Task details:
Gather up every line from the entries below that uses the word "group".

** Opening Data provided block **

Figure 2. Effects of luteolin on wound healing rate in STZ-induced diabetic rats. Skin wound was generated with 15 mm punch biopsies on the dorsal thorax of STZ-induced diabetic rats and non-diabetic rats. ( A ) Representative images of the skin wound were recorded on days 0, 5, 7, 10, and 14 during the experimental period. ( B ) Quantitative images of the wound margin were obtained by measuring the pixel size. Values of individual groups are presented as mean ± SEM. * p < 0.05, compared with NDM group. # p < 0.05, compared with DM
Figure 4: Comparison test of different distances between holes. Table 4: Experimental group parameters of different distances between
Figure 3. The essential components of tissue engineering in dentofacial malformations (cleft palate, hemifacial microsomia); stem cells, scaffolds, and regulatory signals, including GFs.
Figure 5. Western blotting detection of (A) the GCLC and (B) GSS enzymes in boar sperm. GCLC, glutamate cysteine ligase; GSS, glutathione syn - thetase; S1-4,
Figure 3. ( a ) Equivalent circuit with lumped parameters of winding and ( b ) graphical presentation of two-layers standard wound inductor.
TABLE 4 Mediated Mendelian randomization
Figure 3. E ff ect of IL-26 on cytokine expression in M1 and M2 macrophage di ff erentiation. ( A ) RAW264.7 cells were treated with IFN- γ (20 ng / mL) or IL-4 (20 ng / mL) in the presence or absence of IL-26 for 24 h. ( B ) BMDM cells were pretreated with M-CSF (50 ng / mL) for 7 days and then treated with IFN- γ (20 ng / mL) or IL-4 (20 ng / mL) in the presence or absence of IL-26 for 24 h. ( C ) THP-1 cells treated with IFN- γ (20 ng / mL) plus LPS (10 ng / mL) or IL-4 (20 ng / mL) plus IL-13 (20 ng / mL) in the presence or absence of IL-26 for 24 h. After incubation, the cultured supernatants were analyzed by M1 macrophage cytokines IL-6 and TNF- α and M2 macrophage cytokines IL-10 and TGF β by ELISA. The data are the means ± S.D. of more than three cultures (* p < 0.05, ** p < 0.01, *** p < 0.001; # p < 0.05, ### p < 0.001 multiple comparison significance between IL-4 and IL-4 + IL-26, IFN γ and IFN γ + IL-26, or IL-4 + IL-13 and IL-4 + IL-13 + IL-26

** Closing Data provided block **

Output for this exercise:
Figure 2. Effects of luteolin on wound healing rate in STZ-induced diabetic rats. Skin wound was generated with 15 mm punch biopsies on the dorsal thorax of STZ-induced diabetic rats and non-diabetic rats. ( A ) Representative images of the skin wound were recorded on days 0, 5, 7, 10, and 14 during the experimental period. ( B ) Quantitative images of the wound margin were obtained by measuring the pixel size. Values of individual groups are presented as mean ± SEM. * p < 0.05, compared with NDM group. # p < 0.05, compared with DM
Figure 4: Comparison test of different distances between holes. Table 4: Experimental group parameters of different distances between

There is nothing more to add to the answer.